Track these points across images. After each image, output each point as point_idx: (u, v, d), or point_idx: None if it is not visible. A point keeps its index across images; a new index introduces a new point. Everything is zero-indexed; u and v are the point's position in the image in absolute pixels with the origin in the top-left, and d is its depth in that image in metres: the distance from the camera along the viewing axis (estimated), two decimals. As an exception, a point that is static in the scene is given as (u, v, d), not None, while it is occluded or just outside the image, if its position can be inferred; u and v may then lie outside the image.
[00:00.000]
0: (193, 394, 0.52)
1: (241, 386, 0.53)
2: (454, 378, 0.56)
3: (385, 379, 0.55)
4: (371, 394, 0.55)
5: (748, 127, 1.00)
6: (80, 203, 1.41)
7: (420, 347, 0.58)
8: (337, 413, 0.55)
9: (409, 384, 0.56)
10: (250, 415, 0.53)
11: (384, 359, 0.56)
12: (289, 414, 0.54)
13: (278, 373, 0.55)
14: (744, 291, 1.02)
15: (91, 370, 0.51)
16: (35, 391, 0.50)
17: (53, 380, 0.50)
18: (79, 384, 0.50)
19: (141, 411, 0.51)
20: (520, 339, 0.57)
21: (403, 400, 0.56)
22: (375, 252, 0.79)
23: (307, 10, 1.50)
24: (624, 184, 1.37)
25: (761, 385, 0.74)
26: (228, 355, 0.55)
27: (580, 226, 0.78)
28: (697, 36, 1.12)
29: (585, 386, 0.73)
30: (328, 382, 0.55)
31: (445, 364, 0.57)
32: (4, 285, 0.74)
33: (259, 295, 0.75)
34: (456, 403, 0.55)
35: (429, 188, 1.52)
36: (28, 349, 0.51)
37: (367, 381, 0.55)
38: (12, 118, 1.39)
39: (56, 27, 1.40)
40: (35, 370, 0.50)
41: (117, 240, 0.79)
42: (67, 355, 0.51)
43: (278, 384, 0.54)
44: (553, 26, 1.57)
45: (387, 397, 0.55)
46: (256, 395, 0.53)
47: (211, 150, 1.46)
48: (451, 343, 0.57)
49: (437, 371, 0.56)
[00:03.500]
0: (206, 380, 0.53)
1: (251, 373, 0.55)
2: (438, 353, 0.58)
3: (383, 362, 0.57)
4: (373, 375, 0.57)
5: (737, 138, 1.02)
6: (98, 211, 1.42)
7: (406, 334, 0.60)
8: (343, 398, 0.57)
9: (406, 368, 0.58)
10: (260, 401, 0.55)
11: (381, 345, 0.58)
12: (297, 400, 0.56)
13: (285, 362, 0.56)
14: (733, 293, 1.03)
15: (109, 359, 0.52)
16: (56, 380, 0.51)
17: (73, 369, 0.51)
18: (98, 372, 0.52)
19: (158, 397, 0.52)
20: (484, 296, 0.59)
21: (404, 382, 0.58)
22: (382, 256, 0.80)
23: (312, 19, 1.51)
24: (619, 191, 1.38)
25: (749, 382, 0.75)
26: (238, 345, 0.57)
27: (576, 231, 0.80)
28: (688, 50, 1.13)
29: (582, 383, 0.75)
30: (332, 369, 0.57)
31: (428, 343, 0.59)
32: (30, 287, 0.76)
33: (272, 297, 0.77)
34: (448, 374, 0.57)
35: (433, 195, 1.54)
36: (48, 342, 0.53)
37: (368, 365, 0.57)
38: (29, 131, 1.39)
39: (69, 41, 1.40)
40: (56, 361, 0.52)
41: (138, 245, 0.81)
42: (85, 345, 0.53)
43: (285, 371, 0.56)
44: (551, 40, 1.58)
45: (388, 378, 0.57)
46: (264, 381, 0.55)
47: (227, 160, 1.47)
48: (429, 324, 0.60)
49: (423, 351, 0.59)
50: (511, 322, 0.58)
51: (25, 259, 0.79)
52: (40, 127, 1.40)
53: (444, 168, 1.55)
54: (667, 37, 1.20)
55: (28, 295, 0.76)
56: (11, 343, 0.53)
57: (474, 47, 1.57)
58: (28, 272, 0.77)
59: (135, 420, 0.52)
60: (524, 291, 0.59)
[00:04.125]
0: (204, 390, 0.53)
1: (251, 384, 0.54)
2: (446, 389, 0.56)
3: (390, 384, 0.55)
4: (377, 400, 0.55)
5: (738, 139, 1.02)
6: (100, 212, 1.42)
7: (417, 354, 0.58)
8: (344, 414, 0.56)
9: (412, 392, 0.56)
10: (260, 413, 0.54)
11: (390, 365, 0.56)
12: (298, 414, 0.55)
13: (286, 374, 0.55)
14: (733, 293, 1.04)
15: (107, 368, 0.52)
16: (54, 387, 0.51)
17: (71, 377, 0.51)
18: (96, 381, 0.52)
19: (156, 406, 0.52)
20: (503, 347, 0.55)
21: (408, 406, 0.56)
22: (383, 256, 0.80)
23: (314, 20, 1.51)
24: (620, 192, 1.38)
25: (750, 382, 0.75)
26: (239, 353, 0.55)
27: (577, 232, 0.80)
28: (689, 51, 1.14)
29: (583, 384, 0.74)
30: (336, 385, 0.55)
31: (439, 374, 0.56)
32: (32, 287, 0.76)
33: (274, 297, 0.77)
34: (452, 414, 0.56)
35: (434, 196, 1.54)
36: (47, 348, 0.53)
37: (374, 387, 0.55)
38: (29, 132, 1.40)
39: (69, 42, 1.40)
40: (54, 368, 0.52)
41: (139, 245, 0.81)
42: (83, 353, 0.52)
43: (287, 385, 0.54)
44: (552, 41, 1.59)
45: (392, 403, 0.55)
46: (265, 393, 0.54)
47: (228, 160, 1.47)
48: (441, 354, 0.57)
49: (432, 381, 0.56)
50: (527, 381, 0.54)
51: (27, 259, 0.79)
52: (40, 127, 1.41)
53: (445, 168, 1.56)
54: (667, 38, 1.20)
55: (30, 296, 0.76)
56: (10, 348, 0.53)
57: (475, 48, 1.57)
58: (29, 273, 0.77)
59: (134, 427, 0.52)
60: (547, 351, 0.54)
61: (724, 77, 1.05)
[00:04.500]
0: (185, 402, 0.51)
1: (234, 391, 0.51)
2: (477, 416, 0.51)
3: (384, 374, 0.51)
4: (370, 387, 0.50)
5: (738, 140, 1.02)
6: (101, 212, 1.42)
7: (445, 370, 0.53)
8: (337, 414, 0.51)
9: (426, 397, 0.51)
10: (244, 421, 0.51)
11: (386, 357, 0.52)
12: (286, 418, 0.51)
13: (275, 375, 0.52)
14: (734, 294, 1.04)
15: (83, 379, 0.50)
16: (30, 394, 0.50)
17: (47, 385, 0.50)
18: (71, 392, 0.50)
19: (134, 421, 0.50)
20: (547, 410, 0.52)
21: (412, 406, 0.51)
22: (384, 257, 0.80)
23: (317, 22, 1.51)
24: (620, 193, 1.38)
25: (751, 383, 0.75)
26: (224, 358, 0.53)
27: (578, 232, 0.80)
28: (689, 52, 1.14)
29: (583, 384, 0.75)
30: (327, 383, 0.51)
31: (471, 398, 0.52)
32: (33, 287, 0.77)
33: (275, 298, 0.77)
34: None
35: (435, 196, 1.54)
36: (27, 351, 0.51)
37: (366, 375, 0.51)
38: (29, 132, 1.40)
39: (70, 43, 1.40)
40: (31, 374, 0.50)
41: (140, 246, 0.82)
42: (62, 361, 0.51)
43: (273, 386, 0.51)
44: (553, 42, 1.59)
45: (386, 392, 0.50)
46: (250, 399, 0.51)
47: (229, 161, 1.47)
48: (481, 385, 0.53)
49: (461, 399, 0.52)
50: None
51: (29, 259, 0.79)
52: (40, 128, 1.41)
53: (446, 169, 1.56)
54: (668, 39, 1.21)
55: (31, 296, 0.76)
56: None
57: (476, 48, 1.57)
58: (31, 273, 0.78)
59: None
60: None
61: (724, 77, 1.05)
::::::
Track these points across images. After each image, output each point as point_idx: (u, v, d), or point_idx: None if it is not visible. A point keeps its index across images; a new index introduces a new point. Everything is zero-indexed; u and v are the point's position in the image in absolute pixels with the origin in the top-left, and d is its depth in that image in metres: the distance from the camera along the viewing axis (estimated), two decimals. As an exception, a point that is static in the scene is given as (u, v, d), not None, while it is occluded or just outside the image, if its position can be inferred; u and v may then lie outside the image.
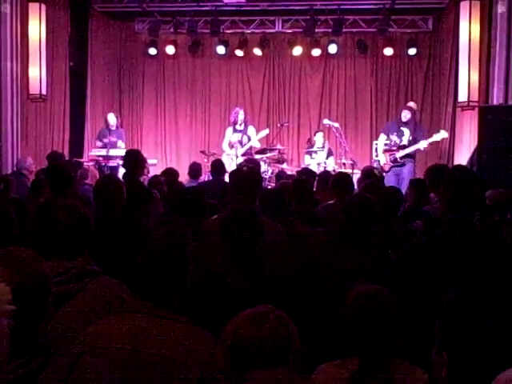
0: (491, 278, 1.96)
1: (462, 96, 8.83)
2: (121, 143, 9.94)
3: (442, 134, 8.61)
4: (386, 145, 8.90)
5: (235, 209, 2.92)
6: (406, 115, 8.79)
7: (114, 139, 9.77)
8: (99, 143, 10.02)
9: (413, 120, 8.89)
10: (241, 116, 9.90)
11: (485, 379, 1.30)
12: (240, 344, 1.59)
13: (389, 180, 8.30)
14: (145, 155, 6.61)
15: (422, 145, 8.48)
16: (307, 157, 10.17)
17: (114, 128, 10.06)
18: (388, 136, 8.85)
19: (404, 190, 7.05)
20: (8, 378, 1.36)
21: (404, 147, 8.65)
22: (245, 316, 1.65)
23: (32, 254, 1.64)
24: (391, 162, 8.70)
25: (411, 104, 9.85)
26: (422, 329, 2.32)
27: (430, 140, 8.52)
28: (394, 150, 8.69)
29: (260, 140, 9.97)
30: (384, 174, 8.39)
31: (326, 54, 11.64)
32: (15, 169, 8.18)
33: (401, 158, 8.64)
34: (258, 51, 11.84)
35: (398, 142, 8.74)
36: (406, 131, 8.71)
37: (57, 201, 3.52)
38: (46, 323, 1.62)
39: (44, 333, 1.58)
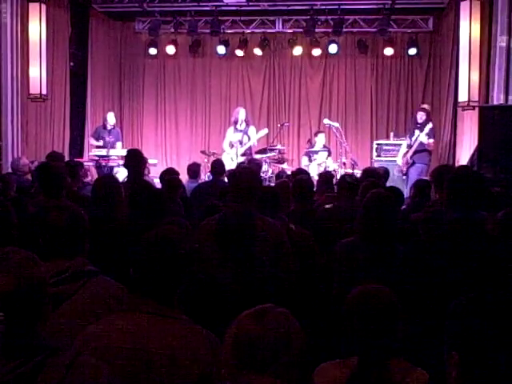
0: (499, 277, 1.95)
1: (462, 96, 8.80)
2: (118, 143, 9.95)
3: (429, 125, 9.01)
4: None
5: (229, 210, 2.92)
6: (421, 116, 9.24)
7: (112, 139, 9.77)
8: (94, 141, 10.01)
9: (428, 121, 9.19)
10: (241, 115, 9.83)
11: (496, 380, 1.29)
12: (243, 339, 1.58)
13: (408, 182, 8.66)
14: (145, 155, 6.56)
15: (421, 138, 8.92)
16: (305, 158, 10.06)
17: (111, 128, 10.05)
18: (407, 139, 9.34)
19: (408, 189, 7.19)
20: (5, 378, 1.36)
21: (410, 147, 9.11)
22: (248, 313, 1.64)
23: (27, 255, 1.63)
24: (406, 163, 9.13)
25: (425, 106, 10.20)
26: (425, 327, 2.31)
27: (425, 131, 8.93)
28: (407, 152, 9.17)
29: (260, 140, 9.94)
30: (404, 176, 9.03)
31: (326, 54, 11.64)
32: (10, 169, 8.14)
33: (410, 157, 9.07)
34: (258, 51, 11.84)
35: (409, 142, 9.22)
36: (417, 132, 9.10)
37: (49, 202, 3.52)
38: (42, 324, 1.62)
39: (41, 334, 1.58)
::::::
• _ACTIVITY_
Look above for the line holding "6: (98, 211, 1.42)". Print it and every line after it, exactly, through the line holding "60: (524, 291, 0.59)".

• _EXPECTED ANSWER_
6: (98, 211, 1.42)
7: (406, 334, 0.60)
8: (343, 398, 0.57)
9: (406, 368, 0.58)
10: (260, 401, 0.55)
11: (381, 345, 0.58)
12: (297, 400, 0.56)
13: (285, 362, 0.56)
14: (733, 293, 1.03)
15: (109, 359, 0.52)
16: (56, 380, 0.51)
17: (73, 369, 0.51)
18: (98, 372, 0.52)
19: (158, 397, 0.52)
20: (484, 296, 0.59)
21: (404, 382, 0.58)
22: (382, 256, 0.80)
23: (312, 19, 1.51)
24: (619, 191, 1.38)
25: (749, 382, 0.75)
26: (238, 345, 0.57)
27: (576, 231, 0.80)
28: (688, 50, 1.13)
29: (582, 383, 0.75)
30: (332, 369, 0.57)
31: (428, 343, 0.59)
32: (30, 287, 0.76)
33: (272, 297, 0.77)
34: (448, 374, 0.57)
35: (433, 195, 1.54)
36: (48, 342, 0.53)
37: (368, 365, 0.57)
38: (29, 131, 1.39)
39: (69, 41, 1.40)
40: (56, 361, 0.52)
41: (138, 245, 0.81)
42: (85, 345, 0.53)
43: (285, 371, 0.56)
44: (551, 40, 1.58)
45: (388, 378, 0.57)
46: (264, 381, 0.55)
47: (227, 160, 1.47)
48: (429, 324, 0.60)
49: (423, 351, 0.59)
50: (511, 322, 0.58)
51: (25, 259, 0.79)
52: (40, 127, 1.40)
53: (444, 168, 1.55)
54: (667, 37, 1.20)
55: (28, 295, 0.76)
56: (11, 343, 0.53)
57: (474, 47, 1.57)
58: (28, 272, 0.77)
59: (135, 420, 0.52)
60: (524, 291, 0.59)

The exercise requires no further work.